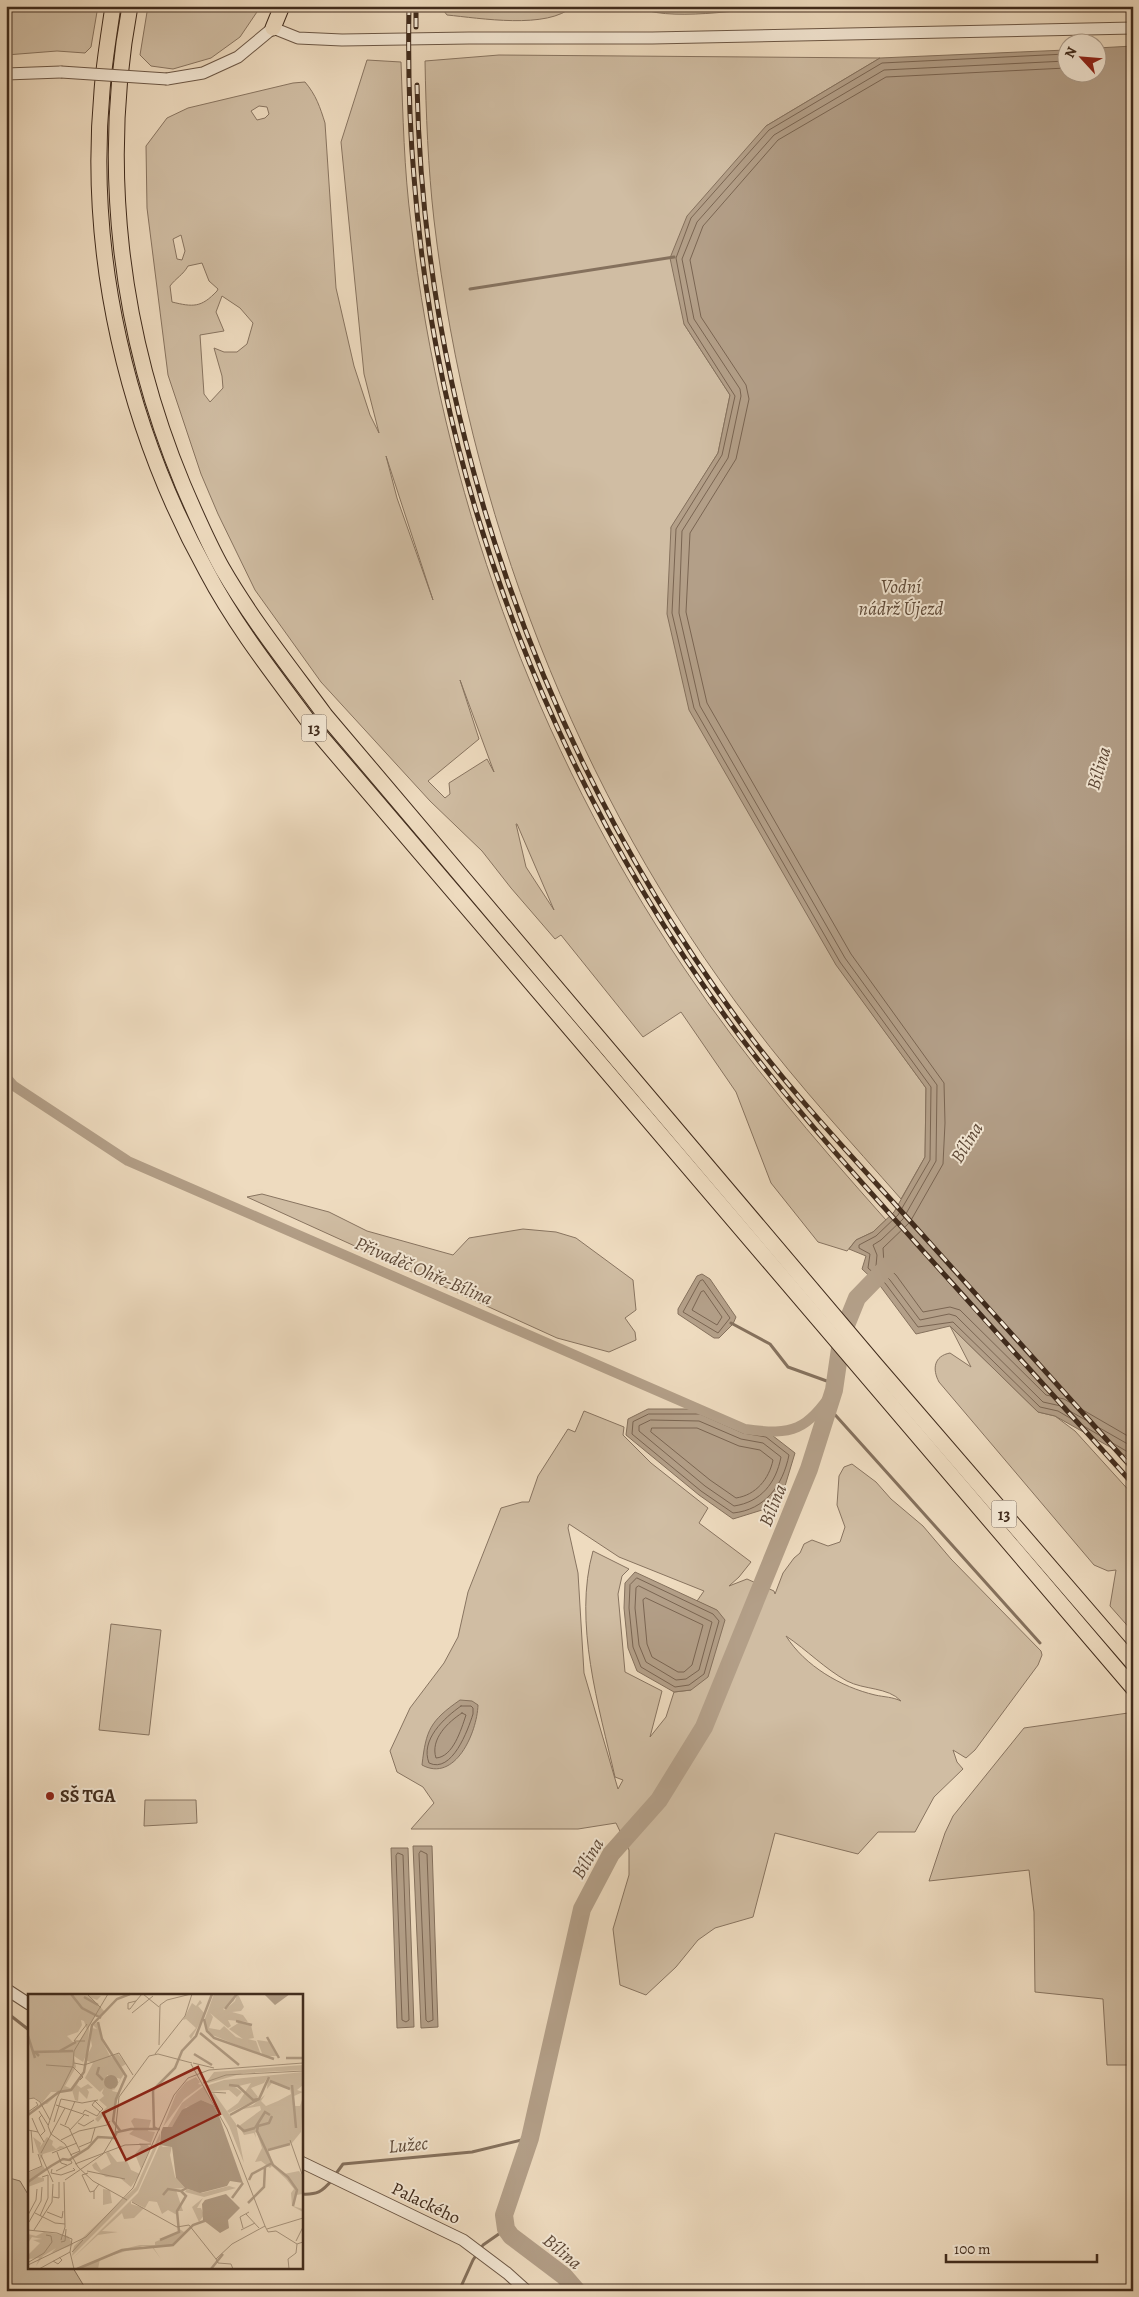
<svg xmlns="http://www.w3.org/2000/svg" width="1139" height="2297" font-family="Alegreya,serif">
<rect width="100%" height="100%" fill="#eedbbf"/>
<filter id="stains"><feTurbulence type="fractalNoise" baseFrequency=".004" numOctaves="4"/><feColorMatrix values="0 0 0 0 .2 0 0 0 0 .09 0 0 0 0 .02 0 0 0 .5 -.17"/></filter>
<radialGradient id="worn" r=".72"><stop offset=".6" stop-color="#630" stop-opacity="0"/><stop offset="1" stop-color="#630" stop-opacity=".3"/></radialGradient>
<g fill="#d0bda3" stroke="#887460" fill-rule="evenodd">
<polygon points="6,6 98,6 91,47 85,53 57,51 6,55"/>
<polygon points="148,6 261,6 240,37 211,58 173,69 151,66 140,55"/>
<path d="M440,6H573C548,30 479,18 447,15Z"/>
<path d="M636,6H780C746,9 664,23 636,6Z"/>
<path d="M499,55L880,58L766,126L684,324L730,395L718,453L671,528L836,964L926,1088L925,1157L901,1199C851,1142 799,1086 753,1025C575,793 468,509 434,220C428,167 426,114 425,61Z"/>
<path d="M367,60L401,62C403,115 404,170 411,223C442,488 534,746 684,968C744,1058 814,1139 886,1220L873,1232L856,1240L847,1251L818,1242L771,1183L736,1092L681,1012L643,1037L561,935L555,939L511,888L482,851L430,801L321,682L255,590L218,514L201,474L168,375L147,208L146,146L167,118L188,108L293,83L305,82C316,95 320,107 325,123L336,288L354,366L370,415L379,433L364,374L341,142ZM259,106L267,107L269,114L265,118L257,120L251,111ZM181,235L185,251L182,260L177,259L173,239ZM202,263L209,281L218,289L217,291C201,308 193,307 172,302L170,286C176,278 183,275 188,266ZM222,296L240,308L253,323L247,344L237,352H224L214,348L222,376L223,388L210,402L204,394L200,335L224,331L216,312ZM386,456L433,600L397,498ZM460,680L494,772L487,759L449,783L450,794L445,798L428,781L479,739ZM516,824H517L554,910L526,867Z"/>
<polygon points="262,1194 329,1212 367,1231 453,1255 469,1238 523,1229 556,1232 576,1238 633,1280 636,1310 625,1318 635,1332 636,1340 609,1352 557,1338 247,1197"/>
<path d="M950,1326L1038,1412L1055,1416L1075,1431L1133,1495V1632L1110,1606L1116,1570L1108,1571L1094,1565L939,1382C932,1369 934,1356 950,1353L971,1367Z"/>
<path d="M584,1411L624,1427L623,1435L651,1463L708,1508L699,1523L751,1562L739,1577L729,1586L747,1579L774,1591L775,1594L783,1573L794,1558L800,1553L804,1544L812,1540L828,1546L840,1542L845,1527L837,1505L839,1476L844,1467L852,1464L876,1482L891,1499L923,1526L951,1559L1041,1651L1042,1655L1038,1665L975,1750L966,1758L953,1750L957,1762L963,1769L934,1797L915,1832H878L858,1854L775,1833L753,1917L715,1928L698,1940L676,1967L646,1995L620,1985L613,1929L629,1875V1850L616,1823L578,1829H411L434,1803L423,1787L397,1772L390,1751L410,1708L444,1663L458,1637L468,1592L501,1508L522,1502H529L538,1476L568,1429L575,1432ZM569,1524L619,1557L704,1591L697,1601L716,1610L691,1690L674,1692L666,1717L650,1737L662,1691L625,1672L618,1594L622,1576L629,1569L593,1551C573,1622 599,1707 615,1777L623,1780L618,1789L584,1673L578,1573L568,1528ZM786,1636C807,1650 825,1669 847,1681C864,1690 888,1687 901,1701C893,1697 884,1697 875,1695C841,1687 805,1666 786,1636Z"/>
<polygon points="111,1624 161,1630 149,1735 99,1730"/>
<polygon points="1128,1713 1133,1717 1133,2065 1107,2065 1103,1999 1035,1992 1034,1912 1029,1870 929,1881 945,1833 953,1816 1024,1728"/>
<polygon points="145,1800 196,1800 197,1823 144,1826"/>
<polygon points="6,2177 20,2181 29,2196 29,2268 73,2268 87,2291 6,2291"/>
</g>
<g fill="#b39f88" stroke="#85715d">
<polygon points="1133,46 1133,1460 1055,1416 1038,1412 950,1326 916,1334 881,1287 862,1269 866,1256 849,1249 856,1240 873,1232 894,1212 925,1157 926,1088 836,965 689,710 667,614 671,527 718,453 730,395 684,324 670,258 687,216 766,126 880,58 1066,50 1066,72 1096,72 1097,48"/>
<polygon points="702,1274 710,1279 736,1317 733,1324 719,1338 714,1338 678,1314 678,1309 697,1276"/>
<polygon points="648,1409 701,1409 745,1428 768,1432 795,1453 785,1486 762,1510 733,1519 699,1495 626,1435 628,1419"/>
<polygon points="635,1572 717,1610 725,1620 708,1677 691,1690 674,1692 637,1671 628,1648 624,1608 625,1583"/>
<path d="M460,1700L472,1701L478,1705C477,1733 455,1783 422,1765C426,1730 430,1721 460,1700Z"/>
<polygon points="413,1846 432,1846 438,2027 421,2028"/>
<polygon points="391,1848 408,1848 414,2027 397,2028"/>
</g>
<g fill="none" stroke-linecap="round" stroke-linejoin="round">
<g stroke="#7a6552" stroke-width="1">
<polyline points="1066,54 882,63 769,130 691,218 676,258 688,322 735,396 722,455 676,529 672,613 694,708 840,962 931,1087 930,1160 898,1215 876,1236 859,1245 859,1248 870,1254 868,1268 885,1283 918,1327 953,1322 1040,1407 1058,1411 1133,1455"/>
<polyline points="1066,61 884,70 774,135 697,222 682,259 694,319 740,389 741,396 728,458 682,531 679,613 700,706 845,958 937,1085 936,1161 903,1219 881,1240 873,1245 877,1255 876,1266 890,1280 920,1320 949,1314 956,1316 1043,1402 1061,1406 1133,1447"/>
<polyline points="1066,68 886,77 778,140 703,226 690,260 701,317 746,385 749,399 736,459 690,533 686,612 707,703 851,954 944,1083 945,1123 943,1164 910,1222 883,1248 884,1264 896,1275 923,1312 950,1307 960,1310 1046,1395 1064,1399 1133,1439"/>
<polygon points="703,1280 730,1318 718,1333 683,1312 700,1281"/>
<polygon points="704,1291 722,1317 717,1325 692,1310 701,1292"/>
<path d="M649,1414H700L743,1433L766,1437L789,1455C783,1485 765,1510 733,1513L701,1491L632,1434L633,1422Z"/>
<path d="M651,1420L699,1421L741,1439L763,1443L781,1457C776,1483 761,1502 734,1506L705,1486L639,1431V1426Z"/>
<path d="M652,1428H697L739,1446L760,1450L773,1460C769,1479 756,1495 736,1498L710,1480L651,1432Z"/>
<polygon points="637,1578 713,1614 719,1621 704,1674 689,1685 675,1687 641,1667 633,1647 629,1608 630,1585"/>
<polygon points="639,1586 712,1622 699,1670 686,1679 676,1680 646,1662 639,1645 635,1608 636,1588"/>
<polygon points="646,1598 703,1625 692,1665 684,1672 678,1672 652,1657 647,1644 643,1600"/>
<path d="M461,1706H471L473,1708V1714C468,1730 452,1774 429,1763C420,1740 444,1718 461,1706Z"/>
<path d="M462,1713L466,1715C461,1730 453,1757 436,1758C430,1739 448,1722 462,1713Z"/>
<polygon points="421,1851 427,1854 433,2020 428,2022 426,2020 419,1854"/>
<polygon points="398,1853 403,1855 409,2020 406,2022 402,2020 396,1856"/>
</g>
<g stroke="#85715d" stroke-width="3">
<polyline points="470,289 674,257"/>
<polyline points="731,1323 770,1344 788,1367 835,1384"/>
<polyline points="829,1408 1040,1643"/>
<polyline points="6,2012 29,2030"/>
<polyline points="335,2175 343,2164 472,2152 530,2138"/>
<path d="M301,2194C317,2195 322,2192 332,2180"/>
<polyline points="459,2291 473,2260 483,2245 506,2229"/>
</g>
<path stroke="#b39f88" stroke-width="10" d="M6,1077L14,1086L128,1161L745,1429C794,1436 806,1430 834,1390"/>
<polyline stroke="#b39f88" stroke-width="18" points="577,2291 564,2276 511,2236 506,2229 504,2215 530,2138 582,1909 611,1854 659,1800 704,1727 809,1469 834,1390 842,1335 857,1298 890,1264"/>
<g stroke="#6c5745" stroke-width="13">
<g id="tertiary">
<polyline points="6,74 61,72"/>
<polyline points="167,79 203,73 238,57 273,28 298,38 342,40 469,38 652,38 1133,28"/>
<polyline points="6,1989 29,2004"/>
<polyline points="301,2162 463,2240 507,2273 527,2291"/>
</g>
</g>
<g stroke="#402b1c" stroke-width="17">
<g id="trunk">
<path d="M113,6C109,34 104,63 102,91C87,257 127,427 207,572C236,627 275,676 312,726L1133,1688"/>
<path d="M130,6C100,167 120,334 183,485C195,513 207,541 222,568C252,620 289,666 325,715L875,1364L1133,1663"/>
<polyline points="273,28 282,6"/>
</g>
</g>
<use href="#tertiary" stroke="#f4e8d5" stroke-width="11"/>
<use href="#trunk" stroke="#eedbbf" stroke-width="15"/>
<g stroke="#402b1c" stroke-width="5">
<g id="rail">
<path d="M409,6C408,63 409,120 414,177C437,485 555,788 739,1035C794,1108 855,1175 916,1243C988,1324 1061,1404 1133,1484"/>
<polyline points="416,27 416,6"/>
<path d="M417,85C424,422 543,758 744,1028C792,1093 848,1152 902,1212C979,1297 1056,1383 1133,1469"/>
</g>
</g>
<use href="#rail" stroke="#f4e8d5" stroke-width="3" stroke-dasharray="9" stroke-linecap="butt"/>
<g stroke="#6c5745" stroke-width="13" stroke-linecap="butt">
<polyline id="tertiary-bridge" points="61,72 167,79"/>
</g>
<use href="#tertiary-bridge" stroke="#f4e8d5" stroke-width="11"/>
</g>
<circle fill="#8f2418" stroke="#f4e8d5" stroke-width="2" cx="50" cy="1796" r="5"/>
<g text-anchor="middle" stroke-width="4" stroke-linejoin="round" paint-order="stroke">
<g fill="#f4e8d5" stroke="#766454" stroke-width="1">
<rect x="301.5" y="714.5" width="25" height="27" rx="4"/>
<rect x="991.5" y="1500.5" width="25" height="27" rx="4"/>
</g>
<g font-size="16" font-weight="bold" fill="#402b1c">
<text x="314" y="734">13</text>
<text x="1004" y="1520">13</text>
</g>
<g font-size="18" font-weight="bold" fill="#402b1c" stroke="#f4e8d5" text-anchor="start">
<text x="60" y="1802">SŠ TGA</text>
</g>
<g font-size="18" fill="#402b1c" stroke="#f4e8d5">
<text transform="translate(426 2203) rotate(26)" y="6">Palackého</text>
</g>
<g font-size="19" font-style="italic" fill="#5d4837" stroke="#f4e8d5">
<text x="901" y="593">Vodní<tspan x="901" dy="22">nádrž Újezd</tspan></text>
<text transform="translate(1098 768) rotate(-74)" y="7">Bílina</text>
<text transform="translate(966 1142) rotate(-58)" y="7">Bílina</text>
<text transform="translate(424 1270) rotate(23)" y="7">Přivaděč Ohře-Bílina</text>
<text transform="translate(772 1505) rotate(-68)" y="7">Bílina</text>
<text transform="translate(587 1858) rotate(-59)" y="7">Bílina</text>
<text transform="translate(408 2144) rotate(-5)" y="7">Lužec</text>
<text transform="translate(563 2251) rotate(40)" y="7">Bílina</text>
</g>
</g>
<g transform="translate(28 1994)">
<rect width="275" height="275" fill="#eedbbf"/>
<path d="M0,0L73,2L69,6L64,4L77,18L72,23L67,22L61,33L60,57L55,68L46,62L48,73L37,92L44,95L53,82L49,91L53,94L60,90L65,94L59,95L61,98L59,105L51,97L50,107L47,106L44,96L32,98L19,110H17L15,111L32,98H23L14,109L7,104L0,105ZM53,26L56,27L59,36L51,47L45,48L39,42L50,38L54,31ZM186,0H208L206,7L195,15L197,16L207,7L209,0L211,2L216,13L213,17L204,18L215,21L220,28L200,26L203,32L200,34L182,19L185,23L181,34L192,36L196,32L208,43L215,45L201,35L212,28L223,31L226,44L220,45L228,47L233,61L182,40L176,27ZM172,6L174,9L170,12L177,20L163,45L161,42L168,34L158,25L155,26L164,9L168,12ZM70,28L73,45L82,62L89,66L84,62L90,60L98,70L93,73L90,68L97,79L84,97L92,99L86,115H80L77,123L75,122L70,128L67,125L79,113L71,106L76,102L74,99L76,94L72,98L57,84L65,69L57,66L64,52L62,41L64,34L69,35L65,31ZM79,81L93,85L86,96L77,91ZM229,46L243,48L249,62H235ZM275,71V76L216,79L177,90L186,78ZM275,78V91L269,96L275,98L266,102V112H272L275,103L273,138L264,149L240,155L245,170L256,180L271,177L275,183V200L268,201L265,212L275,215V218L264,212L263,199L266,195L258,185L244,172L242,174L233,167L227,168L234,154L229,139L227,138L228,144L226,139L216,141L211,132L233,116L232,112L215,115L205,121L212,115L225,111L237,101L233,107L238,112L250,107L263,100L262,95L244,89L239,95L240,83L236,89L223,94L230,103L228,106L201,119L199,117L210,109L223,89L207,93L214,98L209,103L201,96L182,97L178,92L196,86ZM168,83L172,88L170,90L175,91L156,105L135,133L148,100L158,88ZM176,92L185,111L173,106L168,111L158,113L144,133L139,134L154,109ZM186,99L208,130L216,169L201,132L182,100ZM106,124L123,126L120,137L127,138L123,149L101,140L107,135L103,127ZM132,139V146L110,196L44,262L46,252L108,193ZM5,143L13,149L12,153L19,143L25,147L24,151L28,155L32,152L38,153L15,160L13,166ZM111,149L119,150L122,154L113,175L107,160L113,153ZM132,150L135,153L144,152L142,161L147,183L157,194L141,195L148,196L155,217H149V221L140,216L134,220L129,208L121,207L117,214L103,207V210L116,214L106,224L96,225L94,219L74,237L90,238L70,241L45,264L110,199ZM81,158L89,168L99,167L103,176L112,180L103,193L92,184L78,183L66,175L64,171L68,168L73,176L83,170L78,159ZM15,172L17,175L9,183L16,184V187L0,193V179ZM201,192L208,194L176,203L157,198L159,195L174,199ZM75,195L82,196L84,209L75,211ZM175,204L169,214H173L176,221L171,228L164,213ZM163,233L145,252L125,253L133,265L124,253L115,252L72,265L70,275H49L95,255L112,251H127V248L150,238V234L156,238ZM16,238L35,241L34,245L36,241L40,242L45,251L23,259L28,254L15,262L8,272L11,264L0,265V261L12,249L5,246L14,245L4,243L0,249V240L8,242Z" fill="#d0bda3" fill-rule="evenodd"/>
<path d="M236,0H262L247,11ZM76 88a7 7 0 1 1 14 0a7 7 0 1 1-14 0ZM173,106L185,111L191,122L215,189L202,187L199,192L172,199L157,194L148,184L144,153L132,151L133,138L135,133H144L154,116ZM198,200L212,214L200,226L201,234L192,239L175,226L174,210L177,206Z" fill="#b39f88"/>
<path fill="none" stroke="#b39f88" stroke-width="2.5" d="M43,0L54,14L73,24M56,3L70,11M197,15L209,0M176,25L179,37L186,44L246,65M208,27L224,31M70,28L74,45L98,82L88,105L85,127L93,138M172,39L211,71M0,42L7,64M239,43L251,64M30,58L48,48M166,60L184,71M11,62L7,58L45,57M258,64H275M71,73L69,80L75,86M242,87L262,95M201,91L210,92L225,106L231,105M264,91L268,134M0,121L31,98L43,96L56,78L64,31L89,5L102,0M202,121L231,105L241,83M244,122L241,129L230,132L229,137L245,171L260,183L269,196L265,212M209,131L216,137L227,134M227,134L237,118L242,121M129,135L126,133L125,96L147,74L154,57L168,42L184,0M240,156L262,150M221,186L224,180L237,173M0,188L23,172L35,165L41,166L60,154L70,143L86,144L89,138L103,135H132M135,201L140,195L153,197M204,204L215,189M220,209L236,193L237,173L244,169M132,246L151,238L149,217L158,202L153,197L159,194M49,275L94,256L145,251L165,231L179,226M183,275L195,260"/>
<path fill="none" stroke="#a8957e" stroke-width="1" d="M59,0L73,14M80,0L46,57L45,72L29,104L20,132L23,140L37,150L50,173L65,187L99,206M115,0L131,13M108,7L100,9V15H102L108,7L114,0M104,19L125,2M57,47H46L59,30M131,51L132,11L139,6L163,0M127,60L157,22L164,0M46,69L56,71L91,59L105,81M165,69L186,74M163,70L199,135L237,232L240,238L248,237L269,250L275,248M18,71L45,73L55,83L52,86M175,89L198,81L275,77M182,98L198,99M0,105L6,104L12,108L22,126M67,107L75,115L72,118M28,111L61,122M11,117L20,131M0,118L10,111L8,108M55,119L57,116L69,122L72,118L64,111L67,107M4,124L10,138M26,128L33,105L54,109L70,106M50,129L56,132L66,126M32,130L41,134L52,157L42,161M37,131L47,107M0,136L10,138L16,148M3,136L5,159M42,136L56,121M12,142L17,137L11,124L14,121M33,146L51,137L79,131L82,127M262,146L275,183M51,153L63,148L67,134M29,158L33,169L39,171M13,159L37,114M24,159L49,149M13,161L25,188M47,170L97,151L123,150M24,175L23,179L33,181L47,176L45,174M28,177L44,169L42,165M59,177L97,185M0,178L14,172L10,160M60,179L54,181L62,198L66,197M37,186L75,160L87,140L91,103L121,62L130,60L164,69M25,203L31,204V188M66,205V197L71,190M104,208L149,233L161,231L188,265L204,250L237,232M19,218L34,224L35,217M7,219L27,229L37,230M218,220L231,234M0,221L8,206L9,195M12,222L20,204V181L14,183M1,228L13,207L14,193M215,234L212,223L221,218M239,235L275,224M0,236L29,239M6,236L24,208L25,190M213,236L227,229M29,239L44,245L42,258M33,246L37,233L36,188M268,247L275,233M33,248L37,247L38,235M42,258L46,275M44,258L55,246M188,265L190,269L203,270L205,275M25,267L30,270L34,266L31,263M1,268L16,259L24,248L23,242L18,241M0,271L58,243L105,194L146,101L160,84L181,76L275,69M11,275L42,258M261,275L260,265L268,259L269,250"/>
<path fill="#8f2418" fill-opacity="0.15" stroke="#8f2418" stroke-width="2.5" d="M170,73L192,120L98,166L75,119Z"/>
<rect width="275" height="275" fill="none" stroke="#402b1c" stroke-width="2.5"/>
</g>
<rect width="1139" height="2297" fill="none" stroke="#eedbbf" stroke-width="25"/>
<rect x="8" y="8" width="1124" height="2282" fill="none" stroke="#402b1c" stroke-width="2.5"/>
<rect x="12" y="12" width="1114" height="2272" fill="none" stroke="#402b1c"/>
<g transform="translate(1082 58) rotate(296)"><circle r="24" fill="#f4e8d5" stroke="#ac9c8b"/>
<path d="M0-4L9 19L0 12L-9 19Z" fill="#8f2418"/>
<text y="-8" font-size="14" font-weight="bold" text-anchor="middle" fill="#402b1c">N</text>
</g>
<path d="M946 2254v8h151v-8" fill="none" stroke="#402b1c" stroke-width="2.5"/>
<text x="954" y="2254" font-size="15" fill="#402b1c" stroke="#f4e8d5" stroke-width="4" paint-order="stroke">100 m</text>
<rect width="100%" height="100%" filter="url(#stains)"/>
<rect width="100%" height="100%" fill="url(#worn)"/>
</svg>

______________________________

Every line in the records above that contains the word "round" should be copied out.

**EXPECTED OUTPUT:**
<g fill="none" stroke-linecap="round" stroke-linejoin="round">
<g text-anchor="middle" stroke-width="4" stroke-linejoin="round" paint-order="stroke">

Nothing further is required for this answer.